Fed chair signals half-point interest rate hike

Federal Reserve Chair Jerome Powell said Thursday that taming high inflation was "absolutely essential," so a larger-than-usual half-percentage-point interest rate hike "will be on the table" when the central bank's policy makers meet in May. "It is appropriate, in my view, to be moving a little more quickly" to cool down the economy by raising borrowing costs, Powell said. The Fed had kept interest rates near zero to boost the economic recovery from the coronavirus crisis. It approved a quarter-point increase to its benchmark short-term interest rate at its March meeting, its first rate hike in three years. Prices have been rising at the fastest rate in decades, as Russia's Ukraine invasion, and other factors, disrupt supply chains and push fuel prices higher.

5

U.S. stocks struggle after Thursday's losses

U.S. stock futures fell slightly early Friday after Thursday's big losses, as Wall Street tries to avoid another losing week.

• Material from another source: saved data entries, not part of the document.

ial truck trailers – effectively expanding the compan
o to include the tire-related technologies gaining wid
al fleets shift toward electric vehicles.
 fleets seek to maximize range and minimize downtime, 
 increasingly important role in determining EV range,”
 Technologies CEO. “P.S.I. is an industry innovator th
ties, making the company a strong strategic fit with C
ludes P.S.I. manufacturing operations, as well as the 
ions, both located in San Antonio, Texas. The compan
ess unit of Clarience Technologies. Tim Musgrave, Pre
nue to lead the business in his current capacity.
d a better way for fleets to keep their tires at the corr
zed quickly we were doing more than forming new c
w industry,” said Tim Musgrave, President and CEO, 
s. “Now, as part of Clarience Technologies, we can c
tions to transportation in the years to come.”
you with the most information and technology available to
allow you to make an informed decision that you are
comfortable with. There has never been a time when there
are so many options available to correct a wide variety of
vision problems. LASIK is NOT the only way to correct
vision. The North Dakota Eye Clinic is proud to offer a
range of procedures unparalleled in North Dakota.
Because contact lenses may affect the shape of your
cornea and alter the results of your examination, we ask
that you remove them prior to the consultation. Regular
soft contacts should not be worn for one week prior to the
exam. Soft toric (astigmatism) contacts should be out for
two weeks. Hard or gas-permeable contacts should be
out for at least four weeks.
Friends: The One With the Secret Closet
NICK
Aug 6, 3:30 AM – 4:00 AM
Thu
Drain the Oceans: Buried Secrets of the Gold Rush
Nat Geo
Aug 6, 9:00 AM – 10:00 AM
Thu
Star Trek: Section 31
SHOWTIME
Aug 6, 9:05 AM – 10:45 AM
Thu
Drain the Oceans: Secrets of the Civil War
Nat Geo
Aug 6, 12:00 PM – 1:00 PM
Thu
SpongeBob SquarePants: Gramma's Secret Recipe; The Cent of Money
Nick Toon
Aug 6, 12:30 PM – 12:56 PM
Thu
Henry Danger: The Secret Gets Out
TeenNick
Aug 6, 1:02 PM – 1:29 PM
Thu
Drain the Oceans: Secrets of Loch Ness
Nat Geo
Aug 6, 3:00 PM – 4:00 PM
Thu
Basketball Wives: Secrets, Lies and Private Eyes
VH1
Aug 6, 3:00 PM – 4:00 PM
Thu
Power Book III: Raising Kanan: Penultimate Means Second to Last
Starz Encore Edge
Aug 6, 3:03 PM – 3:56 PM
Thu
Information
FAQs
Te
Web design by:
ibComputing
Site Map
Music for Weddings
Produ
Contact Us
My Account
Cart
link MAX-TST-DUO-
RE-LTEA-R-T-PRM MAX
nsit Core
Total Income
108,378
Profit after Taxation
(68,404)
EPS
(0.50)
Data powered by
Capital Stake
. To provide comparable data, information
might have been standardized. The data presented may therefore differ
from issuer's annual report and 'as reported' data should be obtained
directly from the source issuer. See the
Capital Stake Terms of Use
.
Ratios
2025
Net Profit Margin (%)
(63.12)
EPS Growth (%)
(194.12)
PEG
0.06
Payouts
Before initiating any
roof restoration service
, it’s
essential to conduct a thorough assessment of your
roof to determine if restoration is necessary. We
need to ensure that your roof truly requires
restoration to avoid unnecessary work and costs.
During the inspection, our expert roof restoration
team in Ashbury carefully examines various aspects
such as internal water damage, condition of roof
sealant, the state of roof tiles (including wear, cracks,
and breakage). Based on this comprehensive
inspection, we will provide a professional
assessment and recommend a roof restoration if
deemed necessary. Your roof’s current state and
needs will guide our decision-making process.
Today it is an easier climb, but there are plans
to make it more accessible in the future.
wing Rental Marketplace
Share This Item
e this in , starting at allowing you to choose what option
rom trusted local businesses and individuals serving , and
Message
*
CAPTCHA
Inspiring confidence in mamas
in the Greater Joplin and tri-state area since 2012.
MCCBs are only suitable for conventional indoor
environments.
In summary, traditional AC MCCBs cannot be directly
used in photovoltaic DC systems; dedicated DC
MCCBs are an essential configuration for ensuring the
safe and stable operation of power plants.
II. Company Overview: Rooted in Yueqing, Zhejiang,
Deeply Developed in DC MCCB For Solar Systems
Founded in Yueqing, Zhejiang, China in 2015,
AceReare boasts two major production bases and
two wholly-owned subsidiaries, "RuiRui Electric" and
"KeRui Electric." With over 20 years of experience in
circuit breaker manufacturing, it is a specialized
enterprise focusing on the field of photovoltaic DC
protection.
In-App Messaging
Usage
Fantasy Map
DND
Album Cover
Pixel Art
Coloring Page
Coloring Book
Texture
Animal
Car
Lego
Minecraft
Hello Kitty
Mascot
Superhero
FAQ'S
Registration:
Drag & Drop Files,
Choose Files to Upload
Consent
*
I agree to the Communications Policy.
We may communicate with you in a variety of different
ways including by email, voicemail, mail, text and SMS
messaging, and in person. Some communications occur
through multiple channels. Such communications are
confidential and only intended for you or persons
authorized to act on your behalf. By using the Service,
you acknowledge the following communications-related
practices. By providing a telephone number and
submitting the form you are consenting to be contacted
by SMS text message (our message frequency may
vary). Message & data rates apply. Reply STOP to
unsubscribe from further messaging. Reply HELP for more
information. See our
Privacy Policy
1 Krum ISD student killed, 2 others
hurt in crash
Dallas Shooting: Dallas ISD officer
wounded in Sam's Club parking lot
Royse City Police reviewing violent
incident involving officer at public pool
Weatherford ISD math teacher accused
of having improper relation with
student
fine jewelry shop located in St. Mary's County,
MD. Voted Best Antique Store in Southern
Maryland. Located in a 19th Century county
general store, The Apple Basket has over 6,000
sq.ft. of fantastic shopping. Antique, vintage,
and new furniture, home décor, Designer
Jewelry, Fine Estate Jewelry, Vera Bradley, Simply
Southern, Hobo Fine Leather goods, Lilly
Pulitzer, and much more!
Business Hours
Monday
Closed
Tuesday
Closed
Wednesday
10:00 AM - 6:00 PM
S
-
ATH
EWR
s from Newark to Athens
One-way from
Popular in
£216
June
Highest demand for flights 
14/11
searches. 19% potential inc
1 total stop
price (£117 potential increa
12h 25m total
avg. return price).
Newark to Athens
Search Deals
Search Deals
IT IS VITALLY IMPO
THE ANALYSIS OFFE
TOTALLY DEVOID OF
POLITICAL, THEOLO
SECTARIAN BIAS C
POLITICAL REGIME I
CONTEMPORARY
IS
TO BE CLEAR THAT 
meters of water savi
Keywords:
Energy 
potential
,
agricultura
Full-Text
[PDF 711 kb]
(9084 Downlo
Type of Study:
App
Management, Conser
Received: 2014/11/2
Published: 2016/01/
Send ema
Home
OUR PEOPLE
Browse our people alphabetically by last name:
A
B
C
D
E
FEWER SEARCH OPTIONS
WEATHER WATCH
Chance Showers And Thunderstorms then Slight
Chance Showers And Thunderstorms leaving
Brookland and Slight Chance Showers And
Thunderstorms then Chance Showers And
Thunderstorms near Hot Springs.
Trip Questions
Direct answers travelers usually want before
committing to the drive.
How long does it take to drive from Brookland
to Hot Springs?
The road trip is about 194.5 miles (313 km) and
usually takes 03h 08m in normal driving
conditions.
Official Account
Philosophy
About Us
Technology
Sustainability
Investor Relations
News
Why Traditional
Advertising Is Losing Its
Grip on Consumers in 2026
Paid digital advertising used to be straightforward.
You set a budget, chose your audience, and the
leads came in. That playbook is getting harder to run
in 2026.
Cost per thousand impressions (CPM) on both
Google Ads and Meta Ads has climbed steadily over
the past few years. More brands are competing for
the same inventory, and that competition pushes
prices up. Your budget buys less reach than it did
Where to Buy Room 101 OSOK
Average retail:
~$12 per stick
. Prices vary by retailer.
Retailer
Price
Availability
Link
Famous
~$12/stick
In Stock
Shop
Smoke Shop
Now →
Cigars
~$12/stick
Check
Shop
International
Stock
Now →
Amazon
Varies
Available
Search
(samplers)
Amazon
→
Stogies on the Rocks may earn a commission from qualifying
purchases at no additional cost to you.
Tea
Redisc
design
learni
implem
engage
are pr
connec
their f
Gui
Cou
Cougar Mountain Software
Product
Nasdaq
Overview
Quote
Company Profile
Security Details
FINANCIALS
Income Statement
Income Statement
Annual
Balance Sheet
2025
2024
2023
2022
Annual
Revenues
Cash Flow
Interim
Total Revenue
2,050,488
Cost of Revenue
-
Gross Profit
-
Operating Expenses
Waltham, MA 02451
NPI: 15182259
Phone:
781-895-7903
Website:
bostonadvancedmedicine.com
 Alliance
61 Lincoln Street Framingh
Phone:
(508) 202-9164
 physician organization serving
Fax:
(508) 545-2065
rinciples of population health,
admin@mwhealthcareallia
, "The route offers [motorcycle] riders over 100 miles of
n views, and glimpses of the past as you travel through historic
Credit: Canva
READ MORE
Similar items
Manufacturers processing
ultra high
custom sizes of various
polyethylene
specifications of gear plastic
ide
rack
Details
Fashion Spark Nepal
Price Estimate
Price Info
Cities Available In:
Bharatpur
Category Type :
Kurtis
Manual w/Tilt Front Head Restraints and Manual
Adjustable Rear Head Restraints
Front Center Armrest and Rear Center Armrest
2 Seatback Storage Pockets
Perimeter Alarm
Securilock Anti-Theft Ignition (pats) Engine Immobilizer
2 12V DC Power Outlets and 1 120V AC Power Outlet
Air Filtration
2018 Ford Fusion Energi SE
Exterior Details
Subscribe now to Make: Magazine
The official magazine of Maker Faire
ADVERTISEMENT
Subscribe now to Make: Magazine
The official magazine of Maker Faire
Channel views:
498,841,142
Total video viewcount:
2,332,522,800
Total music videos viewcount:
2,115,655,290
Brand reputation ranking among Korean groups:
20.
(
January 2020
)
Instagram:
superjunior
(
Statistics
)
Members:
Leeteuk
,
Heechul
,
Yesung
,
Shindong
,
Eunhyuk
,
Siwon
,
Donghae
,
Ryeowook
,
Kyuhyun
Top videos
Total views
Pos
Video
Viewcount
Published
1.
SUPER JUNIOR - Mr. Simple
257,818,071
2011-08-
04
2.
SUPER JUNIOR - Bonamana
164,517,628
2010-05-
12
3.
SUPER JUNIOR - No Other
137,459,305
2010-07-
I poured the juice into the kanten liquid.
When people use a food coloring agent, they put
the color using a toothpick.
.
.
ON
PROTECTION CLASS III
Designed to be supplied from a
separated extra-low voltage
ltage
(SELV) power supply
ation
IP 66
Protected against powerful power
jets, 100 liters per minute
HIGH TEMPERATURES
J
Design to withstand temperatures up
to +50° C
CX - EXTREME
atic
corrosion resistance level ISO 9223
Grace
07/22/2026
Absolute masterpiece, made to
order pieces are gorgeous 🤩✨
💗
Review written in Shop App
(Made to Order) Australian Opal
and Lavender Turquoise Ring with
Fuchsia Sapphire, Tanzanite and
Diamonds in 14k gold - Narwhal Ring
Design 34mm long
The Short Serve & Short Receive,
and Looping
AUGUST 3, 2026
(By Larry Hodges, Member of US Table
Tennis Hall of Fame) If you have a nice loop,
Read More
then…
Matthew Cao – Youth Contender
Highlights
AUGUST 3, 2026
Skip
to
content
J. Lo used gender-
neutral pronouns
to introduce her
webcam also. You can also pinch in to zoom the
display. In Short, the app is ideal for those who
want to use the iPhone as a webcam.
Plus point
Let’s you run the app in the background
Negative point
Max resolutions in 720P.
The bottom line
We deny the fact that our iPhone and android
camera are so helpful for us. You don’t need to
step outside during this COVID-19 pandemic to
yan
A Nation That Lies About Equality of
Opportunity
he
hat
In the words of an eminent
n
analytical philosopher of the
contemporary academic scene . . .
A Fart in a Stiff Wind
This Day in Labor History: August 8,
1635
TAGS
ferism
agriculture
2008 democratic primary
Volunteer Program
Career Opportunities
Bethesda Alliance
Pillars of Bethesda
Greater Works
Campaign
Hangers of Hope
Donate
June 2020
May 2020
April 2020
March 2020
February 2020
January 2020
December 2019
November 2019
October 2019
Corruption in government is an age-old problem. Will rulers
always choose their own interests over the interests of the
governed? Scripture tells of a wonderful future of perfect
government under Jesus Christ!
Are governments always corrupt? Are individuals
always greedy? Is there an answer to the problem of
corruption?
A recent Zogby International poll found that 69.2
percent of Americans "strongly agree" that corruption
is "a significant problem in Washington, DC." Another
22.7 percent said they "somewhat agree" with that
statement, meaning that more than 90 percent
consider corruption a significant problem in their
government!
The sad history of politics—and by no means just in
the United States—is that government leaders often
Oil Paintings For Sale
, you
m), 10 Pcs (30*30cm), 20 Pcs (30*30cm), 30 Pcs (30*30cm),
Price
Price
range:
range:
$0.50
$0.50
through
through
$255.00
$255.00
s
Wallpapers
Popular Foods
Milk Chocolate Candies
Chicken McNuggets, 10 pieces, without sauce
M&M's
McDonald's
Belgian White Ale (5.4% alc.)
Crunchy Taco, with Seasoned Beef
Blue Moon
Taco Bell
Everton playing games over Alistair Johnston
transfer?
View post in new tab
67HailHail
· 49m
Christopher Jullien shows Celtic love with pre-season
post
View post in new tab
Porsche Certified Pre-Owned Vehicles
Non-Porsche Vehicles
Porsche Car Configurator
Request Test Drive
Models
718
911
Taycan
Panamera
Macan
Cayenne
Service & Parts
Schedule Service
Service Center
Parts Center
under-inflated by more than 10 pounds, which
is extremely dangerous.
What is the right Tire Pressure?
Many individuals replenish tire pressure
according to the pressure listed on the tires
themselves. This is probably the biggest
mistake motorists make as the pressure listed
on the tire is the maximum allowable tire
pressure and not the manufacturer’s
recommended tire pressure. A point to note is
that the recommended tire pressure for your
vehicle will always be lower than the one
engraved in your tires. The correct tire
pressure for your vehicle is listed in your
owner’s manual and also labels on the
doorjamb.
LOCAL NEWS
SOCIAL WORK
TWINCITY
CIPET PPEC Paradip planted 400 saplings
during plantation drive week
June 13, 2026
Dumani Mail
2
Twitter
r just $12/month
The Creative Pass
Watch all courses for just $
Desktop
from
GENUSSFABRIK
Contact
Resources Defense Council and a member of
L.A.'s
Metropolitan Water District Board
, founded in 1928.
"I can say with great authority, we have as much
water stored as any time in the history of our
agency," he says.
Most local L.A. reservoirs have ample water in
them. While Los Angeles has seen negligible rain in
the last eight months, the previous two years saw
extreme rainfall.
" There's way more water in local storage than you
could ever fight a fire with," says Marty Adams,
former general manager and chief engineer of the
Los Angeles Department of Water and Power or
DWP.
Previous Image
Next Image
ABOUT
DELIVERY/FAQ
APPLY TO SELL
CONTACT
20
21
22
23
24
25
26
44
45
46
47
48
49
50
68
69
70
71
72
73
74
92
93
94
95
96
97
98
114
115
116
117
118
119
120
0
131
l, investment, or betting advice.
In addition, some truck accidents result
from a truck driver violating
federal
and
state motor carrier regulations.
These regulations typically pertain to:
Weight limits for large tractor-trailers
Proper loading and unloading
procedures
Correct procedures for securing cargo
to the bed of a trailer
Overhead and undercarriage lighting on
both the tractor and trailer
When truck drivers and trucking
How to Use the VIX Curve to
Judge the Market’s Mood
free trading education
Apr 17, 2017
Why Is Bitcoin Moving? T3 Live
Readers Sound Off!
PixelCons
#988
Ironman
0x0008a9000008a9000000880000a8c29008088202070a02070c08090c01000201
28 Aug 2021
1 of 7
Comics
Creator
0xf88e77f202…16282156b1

Futures tied to the Dow Jones Industrial Average, the S&P 500, and the Nasdaq were down by just over 0.3 percent at 6:30 a.m. ET. All three of the main U.S. indexes dropped on Thursday as bond yields rose during a busy week of corporate first-quarter earnings reports. The Dow closed 1.1 percent lower. The S&P 500 fell 1.5 percent. The tech-heavy Nasdaq lost 2.1 percent as rising bond yields dragged down growth stocks hit hardest by higher borrowing costs. The Dow and the S&P 500 were still positive for the week.